Les mercenaires du Moyen-Orient sont-ils des vecteurs de contamination au Covid-19?

Temps de lecture : 2 min

Les mouvements de troupes de la Syrie à la Libye, en passant par la Turquie, font peser un risque sanitaire considérable sur la zone de conflit.

Un homme désinfectant ses mains pour lutter contre le Covid-19 avant d'entrer dans un camp de réfugiés à Tripoli, Libye. | Mahmud Turkia / AFP
Un homme désinfectant ses mains pour lutter contre le Covid-19 avant d'entrer dans un camp de réfugiés à Tripoli, Libye. | Mahmud Turkia / AFP

Les rumeurs se sont rapidement répandues parmi les combattants syriens en Libye. Un groupe de mercenaires récemment engagés par le régime libyen, le gouvernement d'entente nationale (GEN) reconnu au niveau international, est hospitalisé pour de graves infections pulmonaires, relate The Independent. De quoi faire planer le doute d'une contamination au Covid-19.

Aucune mesure n'avait été prise lorsque ces hommes ont entamé leur long voyage du nord de la Syrie vers Tripoli, en passant par la Turquie (qui soutient le GEN).

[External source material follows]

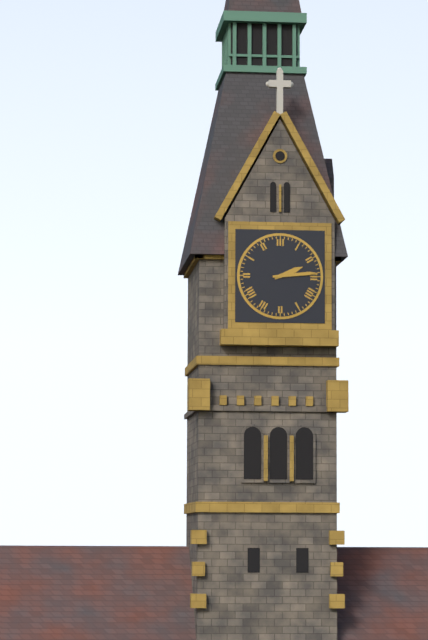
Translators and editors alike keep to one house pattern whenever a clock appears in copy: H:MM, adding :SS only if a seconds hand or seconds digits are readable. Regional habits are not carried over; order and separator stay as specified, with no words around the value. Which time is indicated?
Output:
2:14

Personne ne s'était isolé, n'avait porté de masque ou n'avait subi de test de dépistage.

Les fonctionnaires du GEN ont préféré accuser leurs ennemis –les forces du général renégat Khalifa Haftar– de répandre le Covid-19 par l'intermédiaire de leurs propres mercenaires étrangers.

La guerre avant tout

Au cours des derniers mois, alors que l'épidémie s'est propagée dans le monde entier, des soldats, combattants et mercenaires de pays tels que la Syrie, la Turquie, l'Iran et l'Irak ont été déployés en première ligne dans la région.

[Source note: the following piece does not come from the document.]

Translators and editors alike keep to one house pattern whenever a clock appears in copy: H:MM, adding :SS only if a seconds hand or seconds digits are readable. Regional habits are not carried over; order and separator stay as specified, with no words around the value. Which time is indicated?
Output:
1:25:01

La nature secrète de leurs déplacements rend impossible la recherche des contacts pour tracer les contaminations. D'autant que les guerres ont ravagé les systèmes de santé au Moyen-Orient et en Afrique du Nord, laissant plusieurs pays extrêmement vulnérables à l'épidémie de Covid-19.

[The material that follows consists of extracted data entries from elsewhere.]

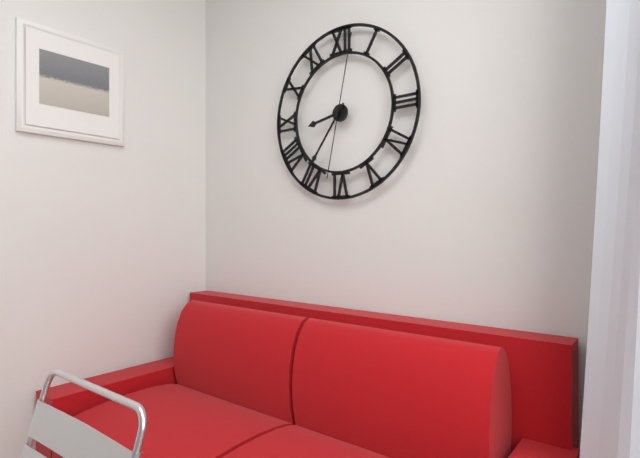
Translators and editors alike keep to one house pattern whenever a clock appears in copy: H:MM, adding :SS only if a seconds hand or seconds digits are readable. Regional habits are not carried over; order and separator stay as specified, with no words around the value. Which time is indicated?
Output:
8:36:02
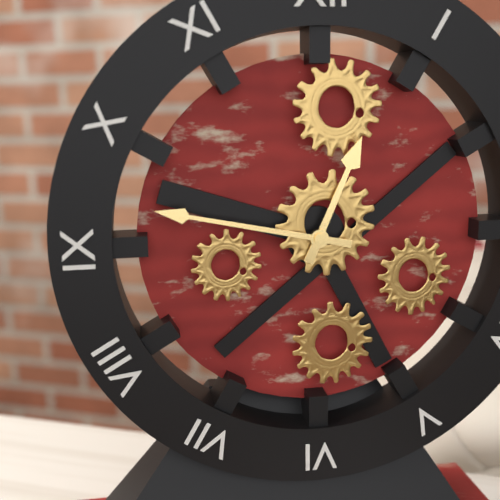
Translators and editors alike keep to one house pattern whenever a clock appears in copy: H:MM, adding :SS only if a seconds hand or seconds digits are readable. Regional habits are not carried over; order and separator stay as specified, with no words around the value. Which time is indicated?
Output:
12:47
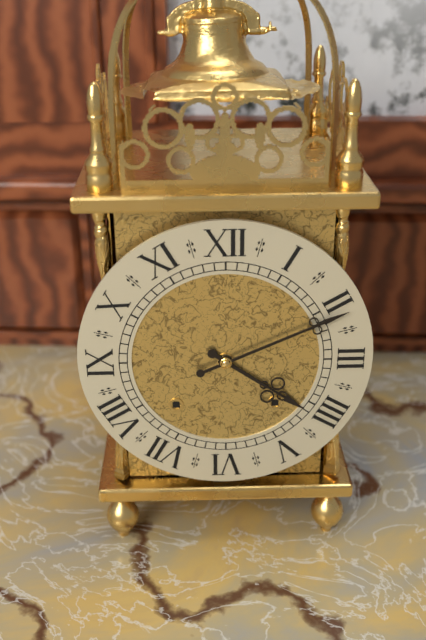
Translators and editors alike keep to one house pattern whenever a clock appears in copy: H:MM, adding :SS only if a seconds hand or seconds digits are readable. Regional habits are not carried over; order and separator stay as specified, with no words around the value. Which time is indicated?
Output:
4:11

Les responsables de l'Organisation mondiale de la santé affirment que les efforts locaux pour éradiquer la maladie seront sapés par la poursuite des mouvements internationaux de troupes, qui prolongent et aggravent les foyers existants ou même créent de nouveaux foyers.

«Personne ne se soucie du Covid-19 ici»

Les enquêteurs des Nations unies qui ont parcouru la Libye et la Syrie estiment que plus de 10.000 combattants syriens ont voyagé pour rejoindre les deux camps du conflit libyen depuis janvier. Au moins 2.000 Syriens des régions pro-régime engagés par des entreprises russes ont été envoyés combattre pour le général Haftar dans l'est du pays. Des milliers de Syriens des zones d'opposition envoyés combattre pour le GEN ont traversé la Turquie, un pays durement touché par l'épidémie (plus de 190.000 cas de Covid-19 et 5.000 décès).

Ce déploiement s'est accéléré au printemps, au moment où le coronavirus s'est emparé du monde.

Mercredi 24 juin, le Centre national de contrôle des maladies de Libye a annoncé la plus forte augmentation quotidienne des infections et des décès dus au Covid-19. Près de 700 cas ont été recensés à ce jour, dont dix-huit décès.

Mais en l'absence d'une recherche des contacts et de tests appropriés, il est impossible de confirmer le taux réel de l'épidémie en Libye ou s'il existe un lien entre l'afflux de troupes étrangères et le pic de cas.

«Personne ne se soucie du Covid-19 ici», a déclaré un mercenaire syrien présent dans l'ouest de la Libye. «Nous n'avons pas de mesures de confinement, pas de masques, pas de tests, pas de désinfectants pour les mains. C'est comme si rien ne s'était produit.»